I would say it is up to you if you feel you can give the hamster the time he deserves on top of your current schedule and priorities than I say go for it! but you may consider getting two females instead of a single male that way in case you are not able to spend as much time one day as you normally are the mouse isn't completely alone? I am not sure they care as much as rats do or not, I know my mice seem happier when not alone


----------



## elliriyanna (Feb 2, 2011)

I'd need 3 females and my hams want nothing to do with me. I want females but We'll see what I decide on. I have a lot to straighten out though.


----------



## Laigaie (Mar 7, 2011)

Why three?

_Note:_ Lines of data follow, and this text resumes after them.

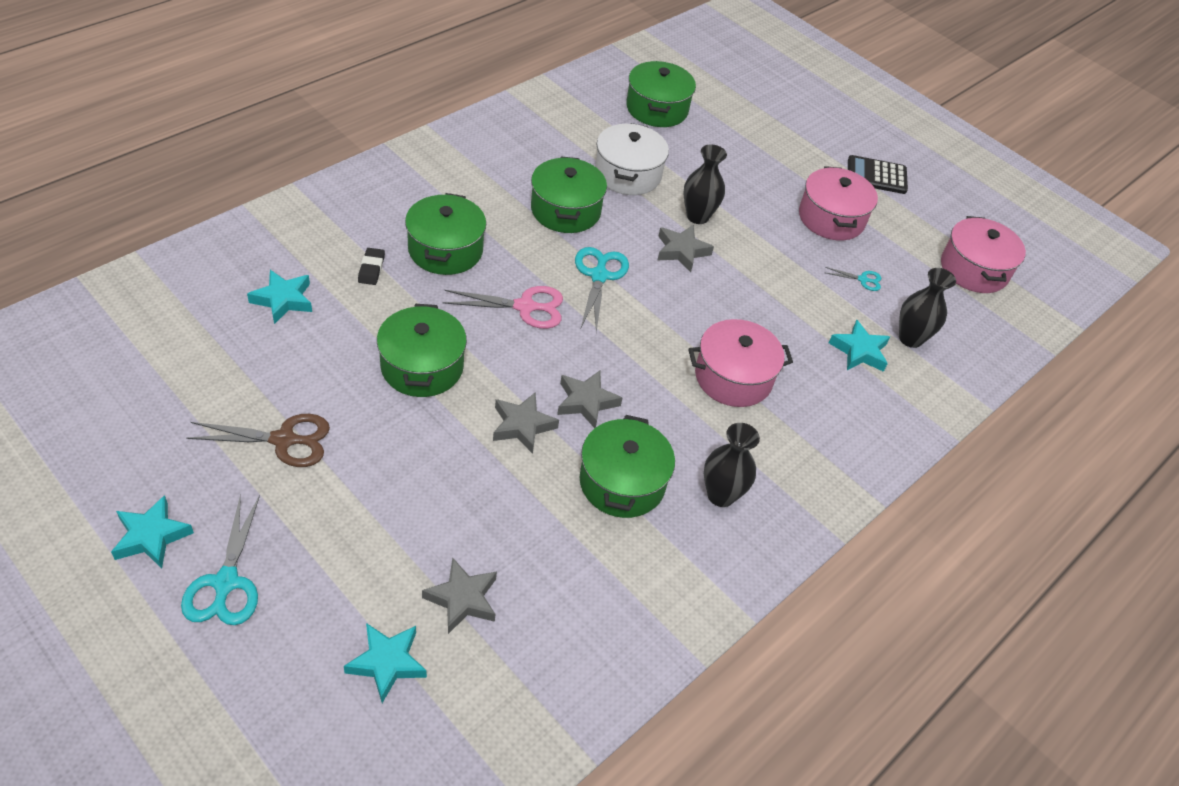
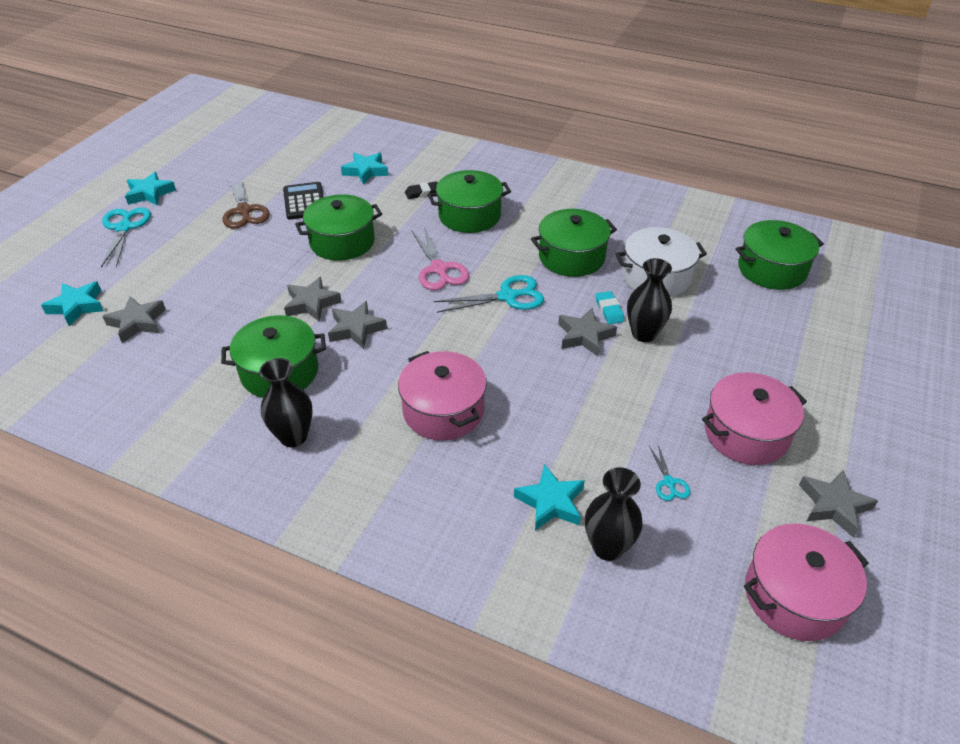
camera: 75 degrees right, 5 degrees down
(226, 582) = (124, 228): turquoise scissors -> turquoise scissors turned 105 degrees clockwise
(656, 222) = (609, 310): none -> turquoise eraser
(876, 175) = (869, 459): black calculator -> black calculator (304, 202)
(910, 213) = (833, 505): none -> grey star

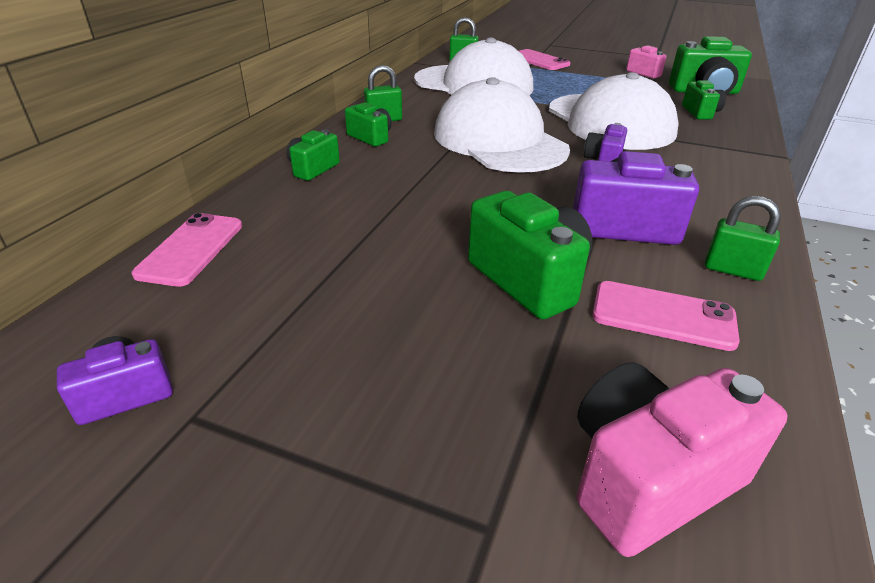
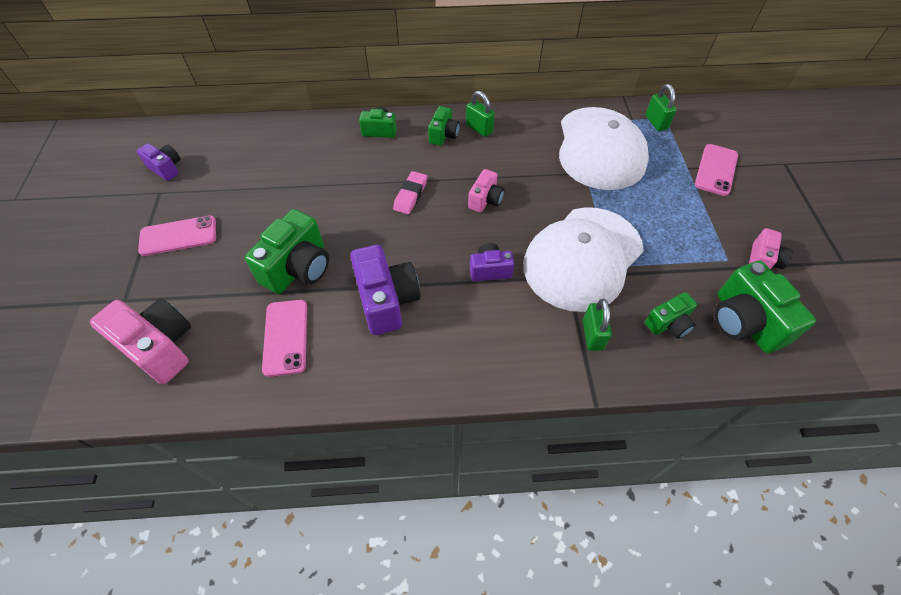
camera: 65 degrees right, 20 degrees up
(191, 249) = (270, 131): pink phone -> pink phone (178, 236)
(454, 175) = (410, 195): none -> pink eraser
(499, 141) = (485, 200): white cap -> pink camera
(732, 270) = (355, 370): green padlock -> green padlock (592, 335)

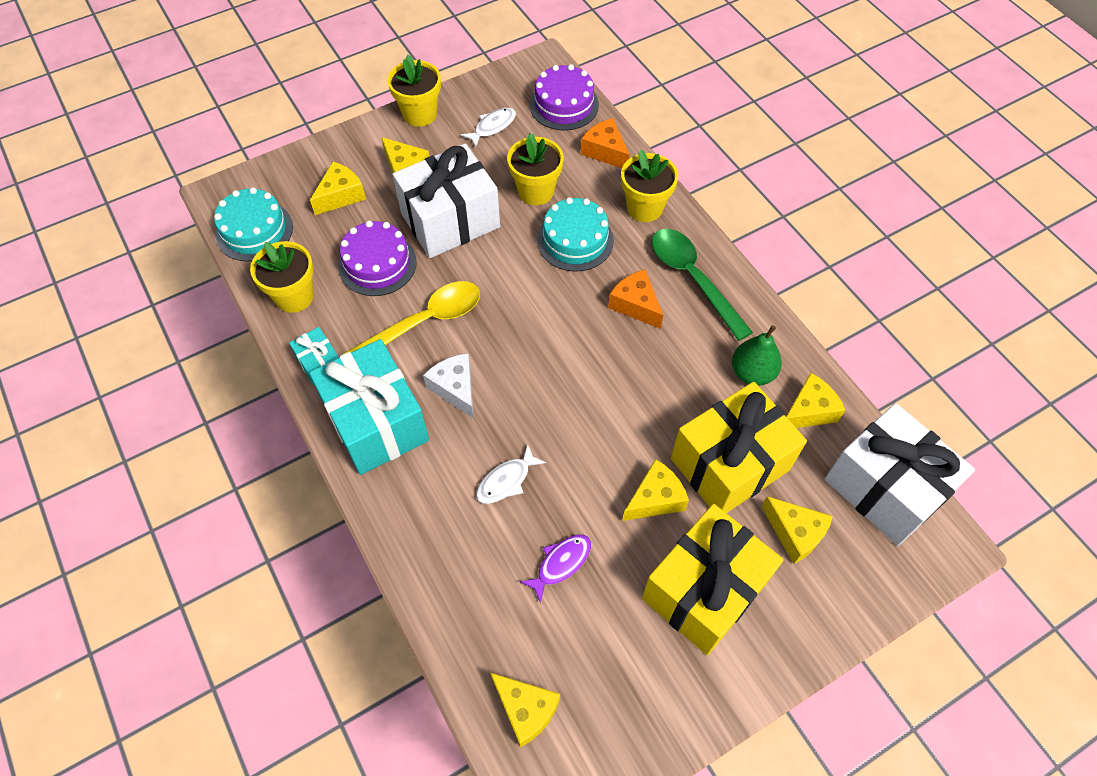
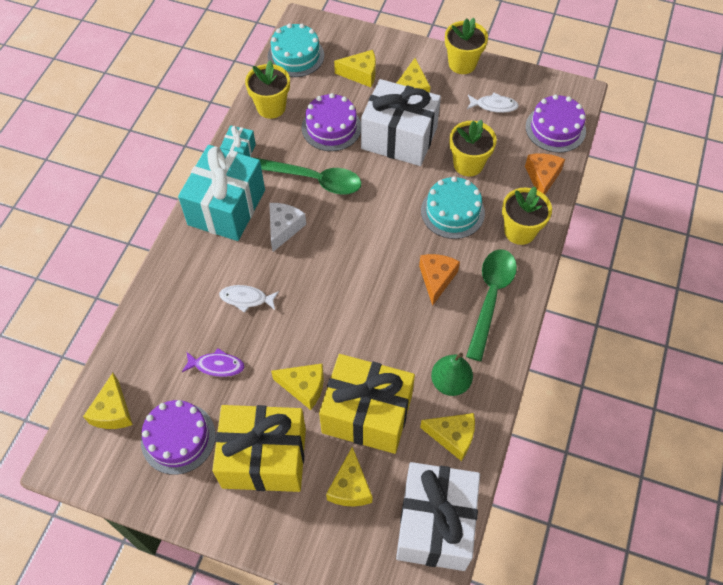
camera: 50 degrees right, 0 degrees up
(424, 322) = (314, 180): yellow spoon -> green spoon
(615, 661) = (178, 438): none -> purple cake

I started with mice as a pet in addition to my cat and dog, after having had rats. I have to say, mice take as little or as much time in your day as you can spend with them, so long as they're not alone. A pair of females can happily entertain themselves, and if they're tamed initially, will still enjoy the time they spend with you. A single male can get cage-aggressive or very lonely if he's not given attention, since he can't safely live with others.


----------



## elliriyanna (Feb 2, 2011)

Well I would love the bond with the male and the interaction with the females so either way ... and three so if something happens to one two are left and make the loss easier on each other.


----------



## tinyhartmouseries (Dec 30, 2010)

yes-three ensures that you won't have to QT another one for several weeks if one passes away.


----------



## elliriyanna (Feb 2, 2011)

We'll see how work goes and finances once I pull it all together then i'll decide. I want a trio


----------